Sur le blog de Monsieur Huet, on peut lire des témoignages de personnes impliquées dans cet exercice d’optimisation fiscale (lire ici). Extraits de ces témoignages (anonymes, donc à prendre avec les pincettes qui s’imposent … ) :

  •  « J’ai été dans la recherche privée et je suis actuellement dans la recherche publique. Un argumentaire basé sur le CIR a été développé par nos services financiers afin de présenter à des partenaires privés potentiels les avantages du CIR pour eux. Effectivement, les grands groupes y sont les grands gagnants car ils peuvent justifier du temps de personnel conséquent et des dépenses externes, avec des contrôles quasiment inexistants : ce n’est pas un inspecteur des finances qui peut identifier ce qui relève de la recherche et ce qui relève du développement dans une entreprise, seul un expert du domaine concerné pourrait le faire.

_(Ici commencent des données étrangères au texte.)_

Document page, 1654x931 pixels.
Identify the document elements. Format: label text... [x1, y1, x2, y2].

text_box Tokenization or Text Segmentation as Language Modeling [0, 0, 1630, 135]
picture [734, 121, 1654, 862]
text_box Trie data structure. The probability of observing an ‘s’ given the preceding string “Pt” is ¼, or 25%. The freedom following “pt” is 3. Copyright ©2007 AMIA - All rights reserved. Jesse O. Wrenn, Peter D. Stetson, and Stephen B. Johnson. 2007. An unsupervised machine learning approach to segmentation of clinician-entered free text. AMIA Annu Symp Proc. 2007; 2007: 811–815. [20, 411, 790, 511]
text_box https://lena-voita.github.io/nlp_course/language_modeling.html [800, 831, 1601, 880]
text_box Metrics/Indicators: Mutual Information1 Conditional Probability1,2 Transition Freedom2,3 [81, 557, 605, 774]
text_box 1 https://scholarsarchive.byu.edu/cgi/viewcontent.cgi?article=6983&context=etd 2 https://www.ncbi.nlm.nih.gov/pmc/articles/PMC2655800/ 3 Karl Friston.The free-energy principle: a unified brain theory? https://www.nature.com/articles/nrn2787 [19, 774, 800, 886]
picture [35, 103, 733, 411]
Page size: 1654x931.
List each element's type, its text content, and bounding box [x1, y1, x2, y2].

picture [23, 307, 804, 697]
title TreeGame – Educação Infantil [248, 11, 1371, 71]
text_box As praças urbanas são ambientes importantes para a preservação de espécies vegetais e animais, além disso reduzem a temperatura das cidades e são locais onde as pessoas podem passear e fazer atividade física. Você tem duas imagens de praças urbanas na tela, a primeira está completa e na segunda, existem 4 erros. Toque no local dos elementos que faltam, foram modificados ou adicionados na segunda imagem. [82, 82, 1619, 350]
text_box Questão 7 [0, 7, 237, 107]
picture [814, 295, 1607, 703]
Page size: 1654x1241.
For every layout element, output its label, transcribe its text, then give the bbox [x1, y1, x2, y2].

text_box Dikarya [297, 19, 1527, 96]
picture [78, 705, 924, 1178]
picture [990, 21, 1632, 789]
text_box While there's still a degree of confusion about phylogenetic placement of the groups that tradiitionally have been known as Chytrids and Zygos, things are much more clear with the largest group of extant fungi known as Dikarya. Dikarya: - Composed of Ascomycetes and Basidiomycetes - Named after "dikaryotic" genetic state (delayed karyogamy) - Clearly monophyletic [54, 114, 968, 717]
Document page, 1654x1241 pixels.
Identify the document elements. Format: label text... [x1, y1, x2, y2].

Pour moi, l’image qui me vient à l’esprit, celle du coffre-fort d’une banque en accès libre avec des pancartes le signalant. »
  • « Je pense que 75% du CIR est détourné. On peut presque tout déguiser en recherche, avec un peu de de jargon technique. J’étais responsable de développement dans ma précédente boîte, et une partie de mon travail consistait à dépeindre le travail de mon équipe comme de la recherche en mettant en valeur l’innovation. On concevait des produits destinés à être fabriqués en Chine. Donc le gain pour l’emploi est faible. L’administration fiscale n’a pas les moyens de contrôler. En pratique, si vous employez des ingénieurs, DEA et docteurs, ça leur suffit »
  • « J’ai été, dans une autre vie càd avant ma retraite, directeur technique d’une branche de ce qu’il est convenu d’appeler une grande entreprise industrielle. Je peux témoigner que l’un des objectifs pour mon bonus annuel concernait le CIR et sa maximisation. La base de calcul de ce qui est éligible ou pas est le rapport Frascati. Ce rapport était à l’origine destiné à comparer l’effort de recherche de l’UE sur des critères identiques quelque soit le pays, il avait donc un but purement statistique. L’administration française a considéré que c’était une excellente définition de la recherche (ce qui n’est pas faux) et l’a utilisé comme base de calcul de l’assiette du CIR. J’ai donc été fermement invité à décrire sous termes flatteurs des activités qui à mes yeux était plutôt du développement que de la recherche afin qu’elles satisfassent aux critères Frascati. Ceci dit je n’en ai nul scrupule car j’ai été souvent confronté à la compétition internationale et j’ai pu constater que nos taux chargés étaient un lourd handicap y compris pour des activités à fort teneur technologique et contre des pays pas nécessairement émergents (Canada, Etats-Unis, Allemagne) ».

Je pense que compte tenu de l’usine à gaz engendrée, du peu d’efficacité mesuré et des fraudes massives associées au CIR, il me semblerait logique de le supprimer carrément. Ensuite on en redistribue environ la moitié aux universités (qui sont au bord du gouffre) et l’autre moitié à l’ANR, en direction des entreprises mais pour des vrais projets de R&D.